◆ Alıntılanan Metin
----------
AHLAK DOKUSU OLARAK MASONLUĞA KİŞİSEL BİR BAKIŞ DENEMESİ
Malum körler ve fil öyküsünü hepimiz biliriz. Bu öyküden çıkarılan sonuçlardan birisi de bir şeyi tam olarak değerlendirebilmek için onun bütünü hakkında da bir fikre sahip olmanın gerekliliğidir. Bu gaye ile özetleyerek ve bir ahlak dokusu olduğu noktasından yola çıkarak Masonluğa kendimce bir bakış denemesi yapmak istiyorum. Umarım okuyanı için de ilginç ve düşündürücü olabilir. Peşinen ve vurgulayarak ifade edeyim ki, okuyacaklarınız tamamen kişisel bakışım ve görüşlerimdir.
Bilinir ki ya da bilinmelidir ki, Masonluk dinsel ölçütleri olmadığı, kişiye kutsal görevler ve ödevler yükümlendirmediği ve (bunu tamamen dinlerin anladığı biçimiyle yazıyorum) kurtuluş müjdesi vermediği için din değildir. Masonluğun din yerine geçebilecek bir doktrini de yoktur. Masonluk bir din değildir ancak aynı zamanda verilerden akıl yürütme yoluyla türetilmiş yargılardan oluşmadığından bir felsefe de değildir.
----------
◆ Sunulan Malzeme

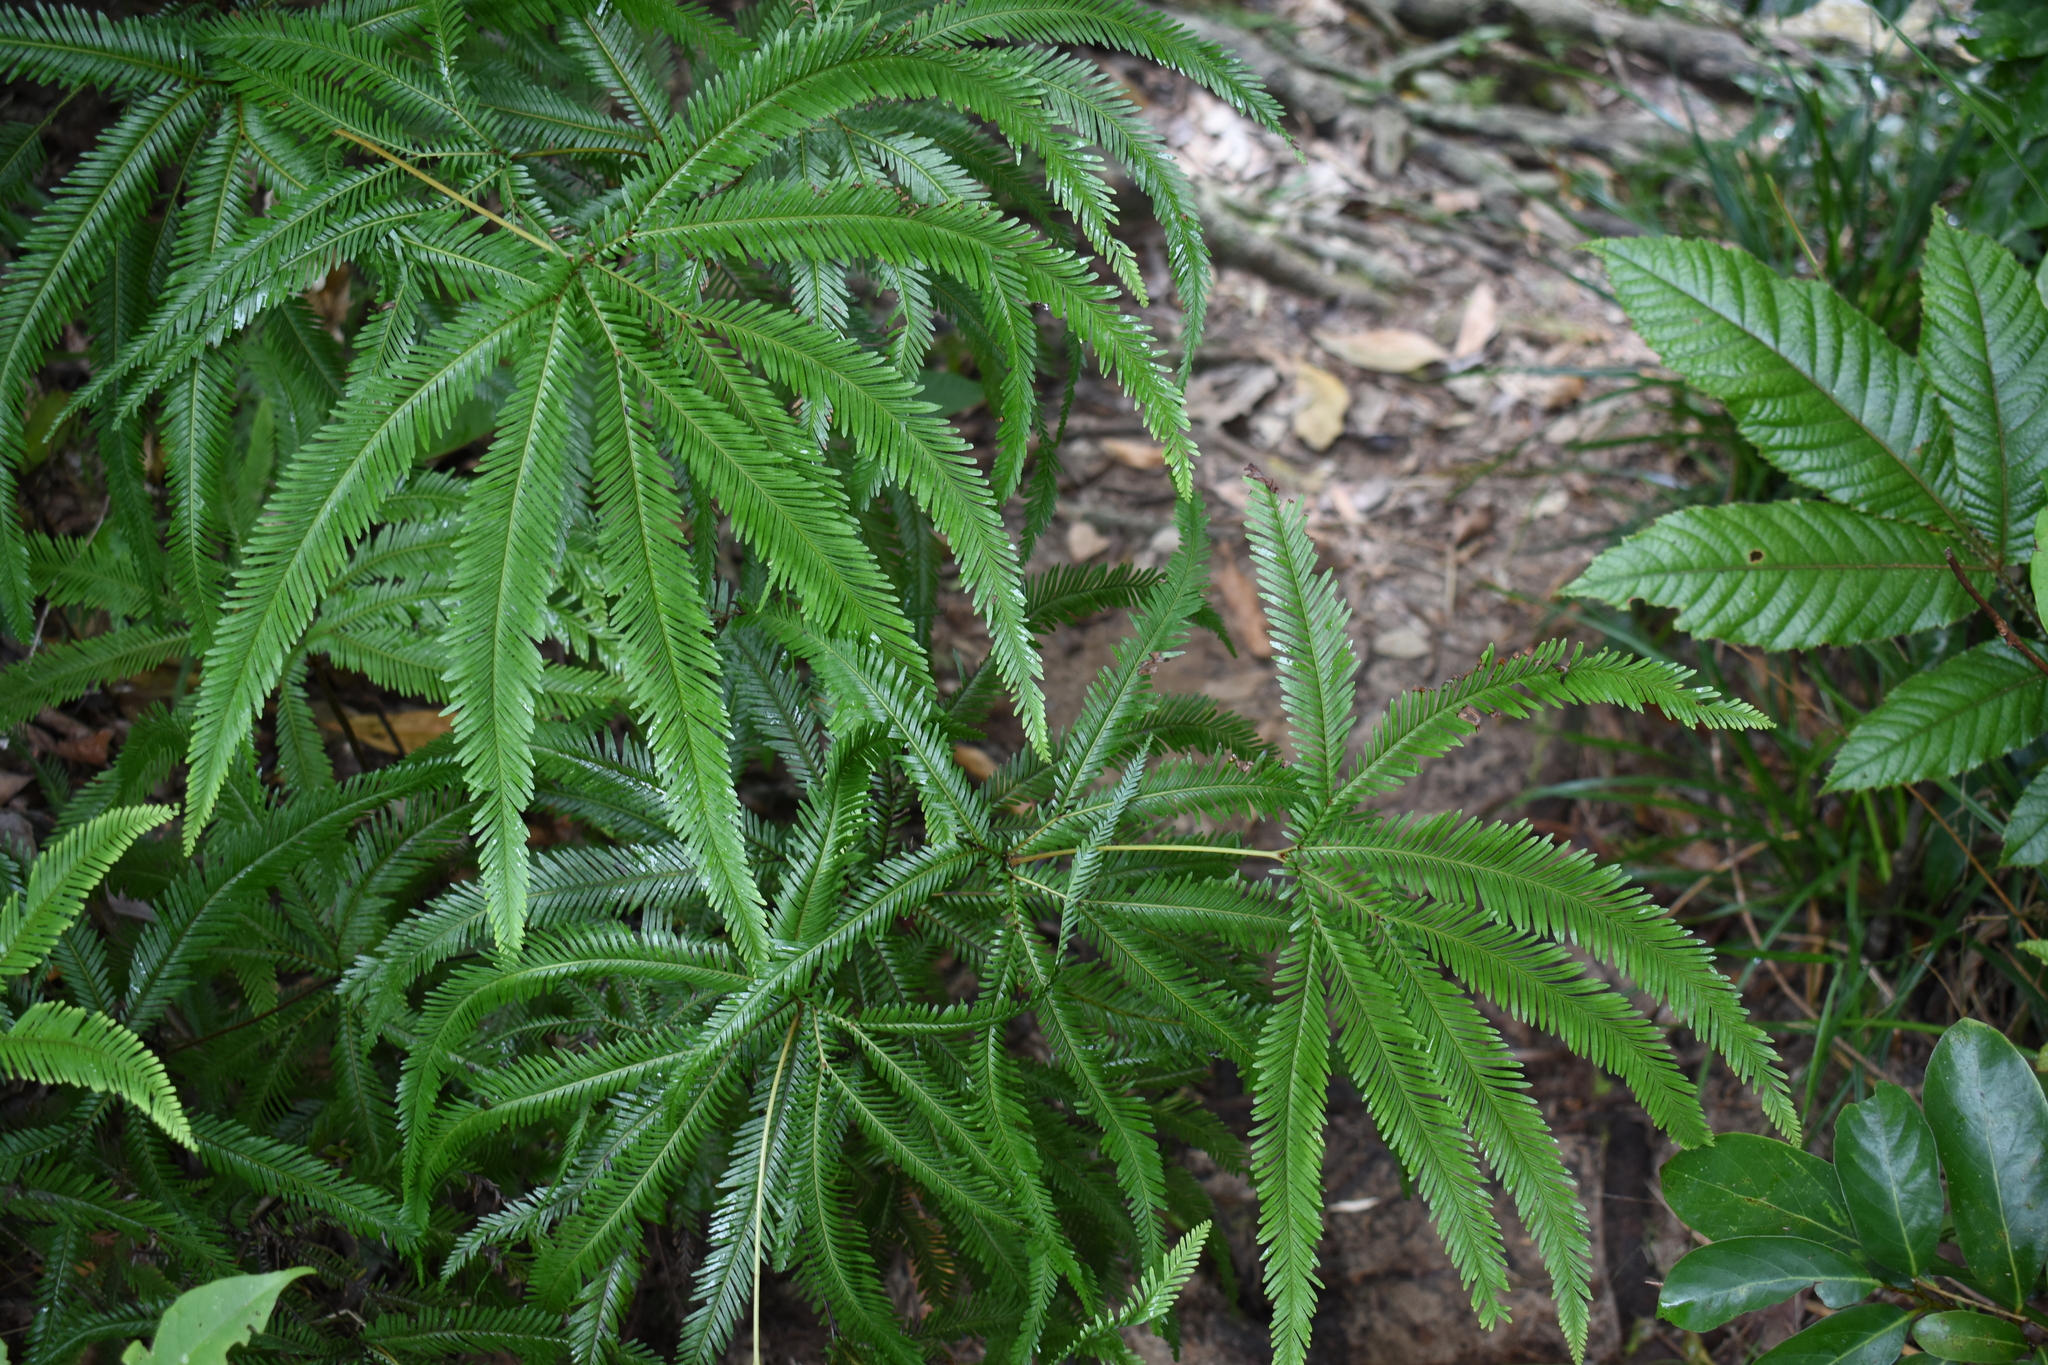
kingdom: Plantae
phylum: Tracheophyta
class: Polypodiopsida
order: Gleicheniales
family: Gleicheniaceae
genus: Sticherus
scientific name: Sticherus flabellatus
----------
◆ Görevin Amacı
Masonluk üzerine yazılmış metne göre Masonluk hangi gerekçeyle bir felsefe sayılmaz? Metinden sonra yer alan malzeme, metinle bağlantısı olmayan ayrı bir içeriktir.

◆ Yanıt Aşağıdadır
Verilerden akıl yürütme yoluyla türetilmiş yargılardan oluşmadığı için.